Percursos
O cerrado
Nasci em Curvelo, em Minas Gerais. Até meus 8 anos meu mundo era o cerrado mineiro, seus mistérios, sua beleza agreste, inusitada, seus cheiros e cores ensolarados, o calor e a luz do sol penetrando tudo, inclusive minha alma. E um povo. Uma grande família que me deu um chão. Como o do cerrado. Algo de duro, sofrido, como um pé de pequi, rasgando o solo ressecado com a paciência de quem tem pressa de ter solidez, tem fome de vida e vai buscá-la com garra, sabendo-a preciosa.
O pequizeiro leva cerca de cem anos para dar frutos. Mas entrega ao mundo um fruto precioso. Mais proteína num só pequi do que num grande bife paulista, disse uma pesquisa de peso numa certa época.
Quando olho um pequizeiro erguendo-se ao céu, retorcido, contando, em sua forma, sua história de força e persistência para vencer as dificuldades que o solo árido lhe apresentou, eu me emociono. Sinto-o meu irmão.
Quando caminho sob o sol ardente, que já me esgota, tenho saudade de sua sombra que aparece lá longe, quase um milagre, um oásis, sinto-o mãe e pai. E quando ouço dizer que os homens hoje já não respeitam seus cem anos de idade, a generosidade com que me alimentou na infância, a bondade com que tem tratado os humanos, que o cortam para fazer carvão, eu ainda choro.
São Paulo
Assim cheguei a São Paulo, aos 8 anos, trazendo na alma o calor do cerrado e de seu povo bondoso, sofrido, solidário. Deixei lá um mundo, todo o meu mundo conhecido. Um parto.

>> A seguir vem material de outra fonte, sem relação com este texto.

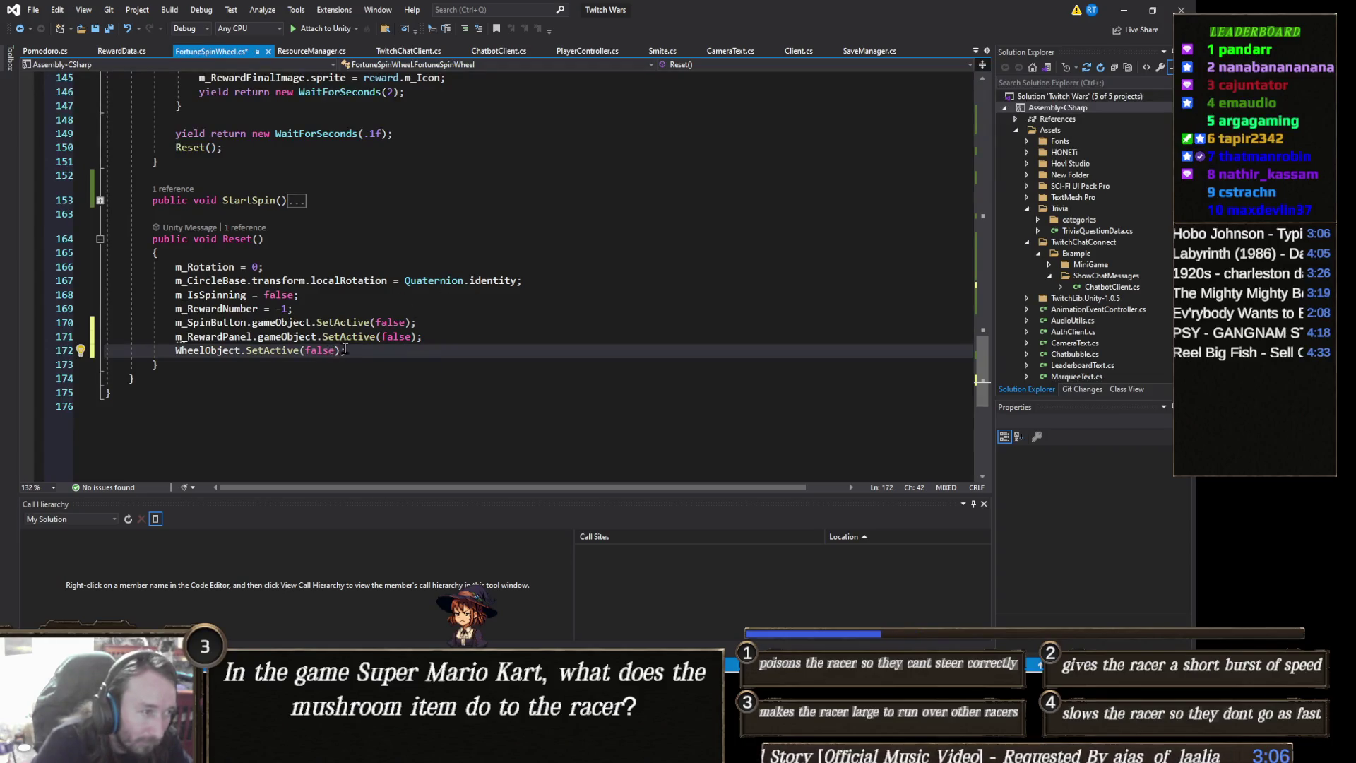
Select the WheelObject.SetActive(false); line and place the cursor at the start of ShowRewardMenu
scroll(333, 347, up, 4)
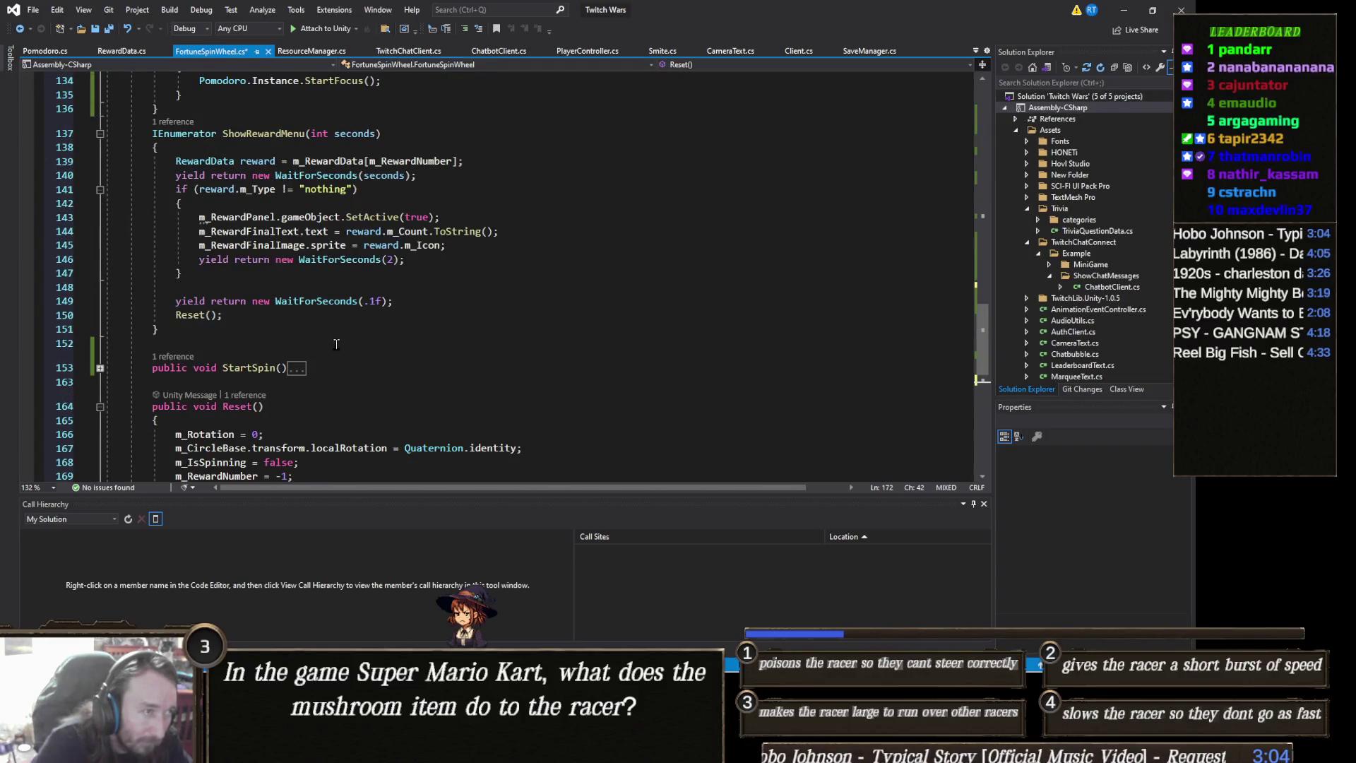
scroll(337, 342, up, 1)
scroll(337, 342, down, 4)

Desembarquei na Estação do Norte; vim com pai, mãe, muitos irmãos, sacos nas costas, bolsos vazios. A primeira impressão de São Paulo foi forte. E boa. Curiosidade.
Quem diria que essa emoção iria superar todas e ficar como a lembrança mais forte daquele primeiro momento? Pois foi! Vi pela primeira vez um japonês. Era um rapaz forte, bonito; mas algo estranho, fascinante. Quis tocá-lo com meus próprios dedos, chegar perto, saber dele, saber seu sabor. Puxei mamãe de lado e lhe confidenciei meu problema momentâneo. Foi difícil conseguir que ela me ouvisse, já que tinha alguns outros probleminhas naquele momento! Chegava a São Paulo, analfabeta, sem trabalho, marido também desempregado, sem dinheiro, muitos filhos. Assim mesmo arrisquei:
– Mãe, pega nele para mim!
Levei uma bronca e fiquei quieta. Levei muito tempo para terminar de satisfazer minha curiosidade com o povo japonês. Mas já resolvi. Tenho histórias ótimas com alguns de seus representantes. Já os toquei e senti seu sabor.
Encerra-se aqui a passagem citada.